Recently though, I’ve started using my Facebook time a little more constructively by exploring Facebook pages. Pages allow businesses and organisations to have a kind of Facebook profile and stay in touch with people interested in what they do. Folksy has done some super articles on how to use them to promote your handmade business (like this one here) and I’m really starting to love mine.

This recent exploration has turned up some lovely, lovely things that I thought I’d share:

1.

Bekki Churcher here is from Glasgow and her gorgeous, almost fragile looking work is inspired by urban decay – she uses some beautiful textures to evoke the broken buildings that inspire her and her ‘geomatric granulation’ is especially wonderful. It reminds me of Ruth Tomlinson somehow crossed with Elaine Cox

2.

Hannah Livingston is based in Edinburgh and her fascination with hidden secrets and quirky little containers makes her work beautifully intricate and utterly tempting. Many of her neat little lockets contain folded paper – forming a story of your own just that’s just waiting to unfold.

3.

Rebecca Little is another Glasgow resident whose work is both deceptively simple and fiendishly clever – as the best things often are. Delicate twists in precious metals are all lined up neatly to form textile like structures that would, I imagine, flow through your hands rather nicely and defy the solid, mathematical look of them.
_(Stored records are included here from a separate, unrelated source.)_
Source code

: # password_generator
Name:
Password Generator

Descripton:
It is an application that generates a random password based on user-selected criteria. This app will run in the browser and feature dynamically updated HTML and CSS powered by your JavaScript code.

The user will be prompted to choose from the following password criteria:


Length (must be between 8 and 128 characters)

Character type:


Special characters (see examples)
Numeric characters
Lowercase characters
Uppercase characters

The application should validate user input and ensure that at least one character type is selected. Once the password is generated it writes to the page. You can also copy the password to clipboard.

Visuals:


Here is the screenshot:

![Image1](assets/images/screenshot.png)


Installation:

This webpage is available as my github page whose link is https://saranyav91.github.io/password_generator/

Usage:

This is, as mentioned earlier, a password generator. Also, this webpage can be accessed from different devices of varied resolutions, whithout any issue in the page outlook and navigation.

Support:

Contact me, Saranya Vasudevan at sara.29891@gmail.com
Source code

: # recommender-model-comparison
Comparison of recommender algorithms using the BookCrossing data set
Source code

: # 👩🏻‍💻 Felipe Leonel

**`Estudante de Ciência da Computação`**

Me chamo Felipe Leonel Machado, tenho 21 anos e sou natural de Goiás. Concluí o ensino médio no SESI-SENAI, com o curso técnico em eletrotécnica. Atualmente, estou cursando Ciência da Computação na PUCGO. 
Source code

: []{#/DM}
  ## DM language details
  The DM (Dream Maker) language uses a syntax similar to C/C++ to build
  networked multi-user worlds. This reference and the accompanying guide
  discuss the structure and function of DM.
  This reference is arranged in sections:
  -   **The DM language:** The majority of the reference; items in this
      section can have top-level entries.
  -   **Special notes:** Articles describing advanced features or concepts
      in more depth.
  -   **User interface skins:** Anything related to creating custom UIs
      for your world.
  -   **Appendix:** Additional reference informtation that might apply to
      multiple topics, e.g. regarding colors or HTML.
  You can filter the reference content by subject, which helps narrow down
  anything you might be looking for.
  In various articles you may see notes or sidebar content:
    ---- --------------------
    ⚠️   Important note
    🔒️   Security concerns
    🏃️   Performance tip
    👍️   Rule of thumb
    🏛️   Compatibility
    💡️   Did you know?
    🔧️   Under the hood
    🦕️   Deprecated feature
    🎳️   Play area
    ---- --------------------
I’ll keep hunting through Facebook in the small hours – though if you’ve got a suggestion for a page you love do leave me a comment!

Centrepiece Open Studios 2011

I opened my new studio up yesterday for Centrepiece’s annual Open Studios. I really wasn’t sure what to expect so I was pleasantly suprised by the steady stream of visitors who came around, had a look at what I do and occasionally watched me solder something (but mostly watched me drink tea).

I was also suprised by how much I enjoyed it. I mean, I like talking to people at show when I sell my work but then I’m very much in a ‘retailing’ situation then. This was nice because when they expressed an interest in my work I could show them works in progress, things that were half made so that they could see the construction, or even, in one case get some advice on what I was currently making. It felt a lot more friendly and informal being in my own space and no one really minded that I was covered in workshop dust – today it just added to my artisan charm.

I also got to use the day as a little guilt free experimentation time – I had a play with a couple of ideas for expanding a new range I’m working on:

and got instant feedback on it from the people coming around, which was very nice indeed. I’m taking my bench on the road next weekend for the Worcestershire Arts Trail – so I’ll see how these pieces develop out in the Worcestershire sunshine.